AIM OF THE TASK: Render the material below as a two-column CSV with the header row instruction,reading, one row per entry, putting the wording of each entry in the first column and its recorded answer in the second. Enclose every field in double quotes, replace line breaks with spaces, and leave out the pictures.

○ ○ ○ ○

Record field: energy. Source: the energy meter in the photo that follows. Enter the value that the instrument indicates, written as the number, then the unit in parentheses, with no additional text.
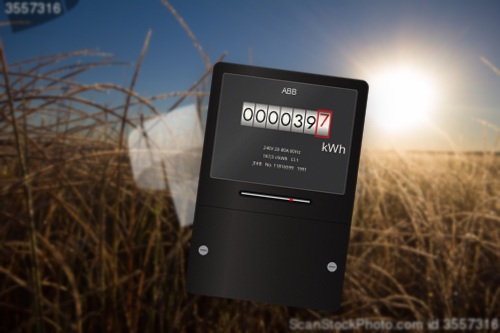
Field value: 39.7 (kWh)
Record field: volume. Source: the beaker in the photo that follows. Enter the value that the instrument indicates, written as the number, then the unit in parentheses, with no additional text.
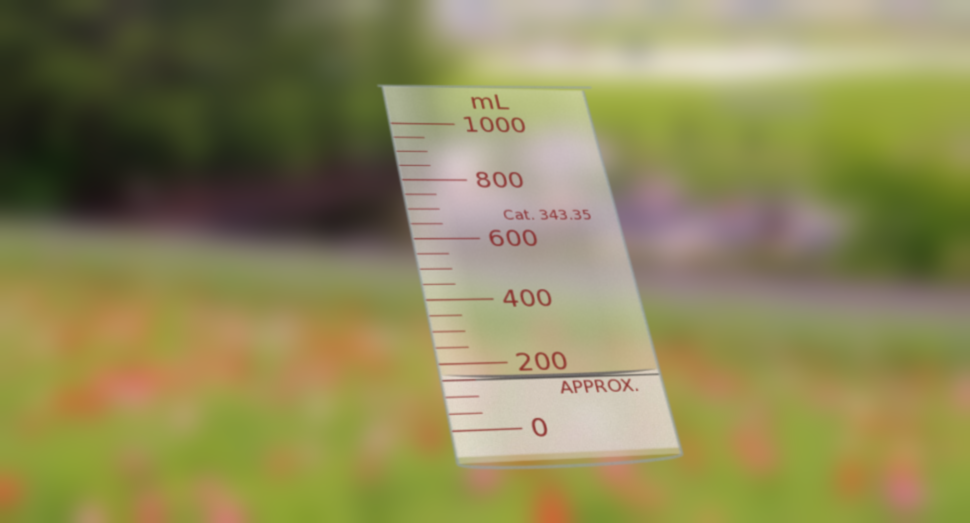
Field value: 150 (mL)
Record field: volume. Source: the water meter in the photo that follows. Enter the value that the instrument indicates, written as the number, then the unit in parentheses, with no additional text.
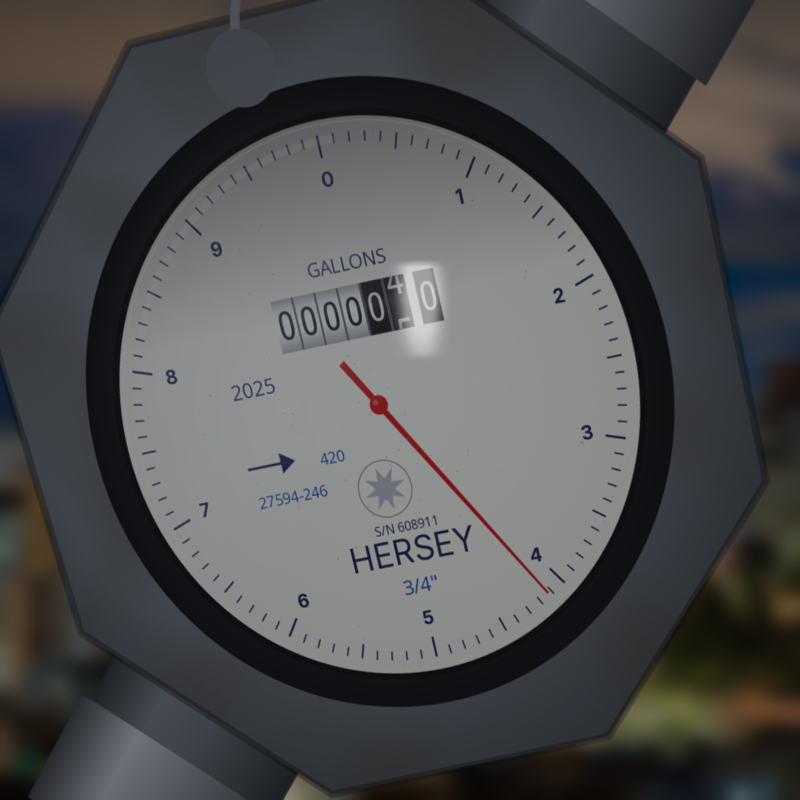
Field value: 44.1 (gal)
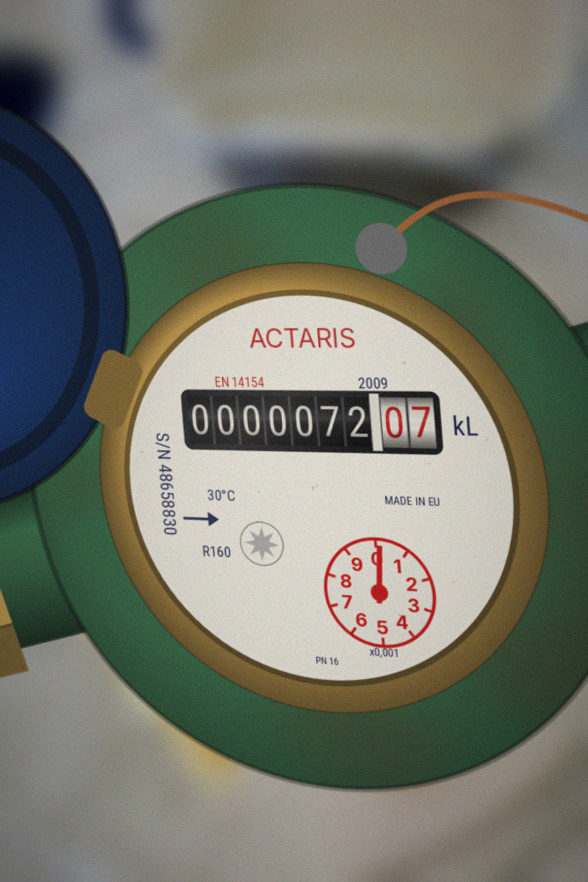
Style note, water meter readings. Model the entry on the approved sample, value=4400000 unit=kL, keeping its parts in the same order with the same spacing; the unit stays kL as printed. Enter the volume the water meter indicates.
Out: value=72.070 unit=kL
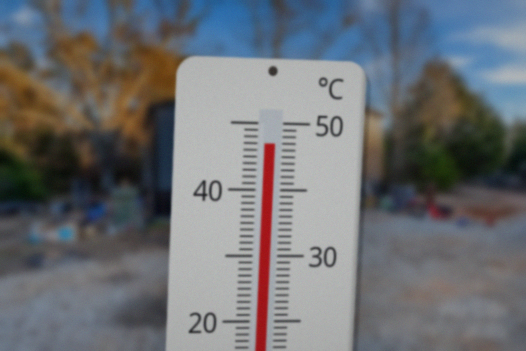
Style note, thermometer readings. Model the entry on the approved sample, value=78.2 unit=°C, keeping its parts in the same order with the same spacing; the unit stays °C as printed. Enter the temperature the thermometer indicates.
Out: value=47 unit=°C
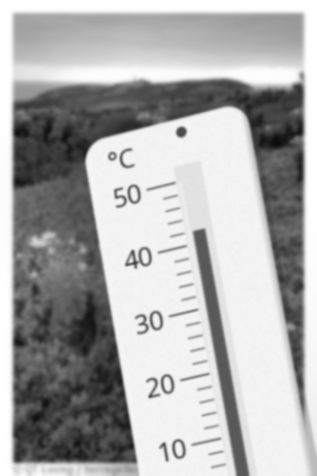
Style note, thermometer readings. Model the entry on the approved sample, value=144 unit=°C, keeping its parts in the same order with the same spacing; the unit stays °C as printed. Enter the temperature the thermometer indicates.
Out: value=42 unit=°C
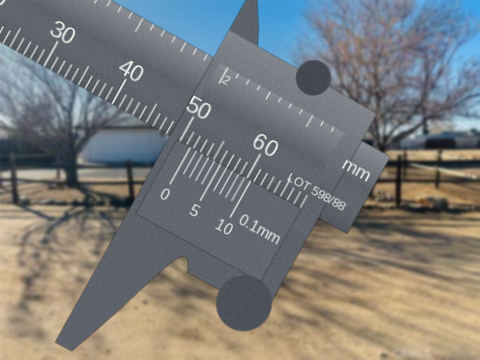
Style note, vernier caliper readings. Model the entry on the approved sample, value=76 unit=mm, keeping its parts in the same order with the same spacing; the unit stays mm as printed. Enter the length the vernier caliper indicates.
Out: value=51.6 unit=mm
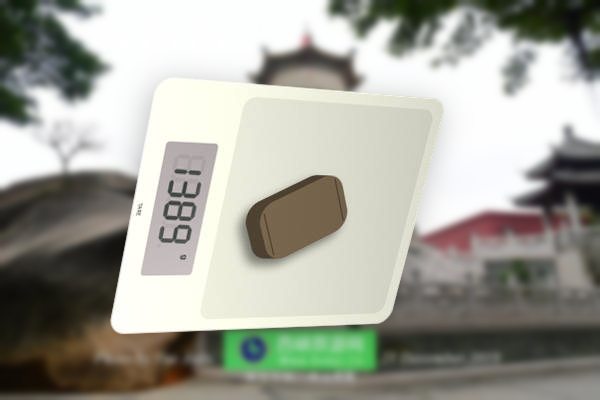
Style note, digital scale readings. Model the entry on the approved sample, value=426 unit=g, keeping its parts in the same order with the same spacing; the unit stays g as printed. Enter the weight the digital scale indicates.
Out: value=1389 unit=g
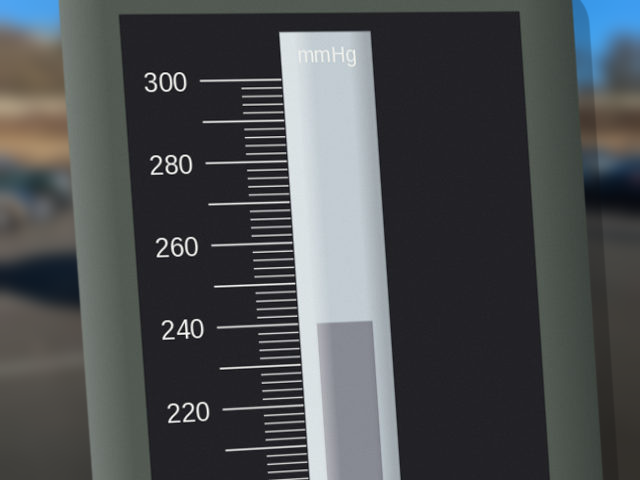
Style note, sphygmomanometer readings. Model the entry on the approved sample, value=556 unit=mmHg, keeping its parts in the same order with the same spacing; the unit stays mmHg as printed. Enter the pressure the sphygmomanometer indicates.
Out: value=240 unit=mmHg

○ ○ ○ ○

RESPONSE BELOW:
instruction,reading
"Record field: energy. Source: the energy meter in the photo that follows. Enter the value that the instrument indicates, written as the number, then the unit in parentheses, with no additional text. Field value:","39.7 (kWh)"
"Record field: volume. Source: the beaker in the photo that follows. Enter the value that the instrument indicates, written as the number, then the unit in parentheses, with no additional text. Field value:","150 (mL)"
"Record field: volume. Source: the water meter in the photo that follows. Enter the value that the instrument indicates, written as the number, then the unit in parentheses, with no additional text. Field value:","44.1 (gal)"
"Style note, water meter readings. Model the entry on the approved sample, value=4400000 unit=kL, keeping its parts in the same order with the same spacing; the unit stays kL as printed. Enter the volume the water meter indicates. Out:","value=72.070 unit=kL"
"Style note, thermometer readings. Model the entry on the approved sample, value=78.2 unit=°C, keeping its parts in the same order with the same spacing; the unit stays °C as printed. Enter the temperature the thermometer indicates. Out:","value=47 unit=°C"
"Style note, thermometer readings. Model the entry on the approved sample, value=144 unit=°C, keeping its parts in the same order with the same spacing; the unit stays °C as printed. Enter the temperature the thermometer indicates. Out:","value=42 unit=°C"
"Style note, vernier caliper readings. Model the entry on the approved sample, value=76 unit=mm, keeping its parts in the same order with the same spacing; the unit stays mm as printed. Enter the length the vernier caliper indicates. Out:","value=51.6 unit=mm"
"Style note, digital scale readings. Model the entry on the approved sample, value=426 unit=g, keeping its parts in the same order with the same spacing; the unit stays g as printed. Enter the weight the digital scale indicates. Out:","value=1389 unit=g"
"Style note, sphygmomanometer readings. Model the entry on the approved sample, value=556 unit=mmHg, keeping its parts in the same order with the same spacing; the unit stays mmHg as printed. Enter the pressure the sphygmomanometer indicates. Out:","value=240 unit=mmHg"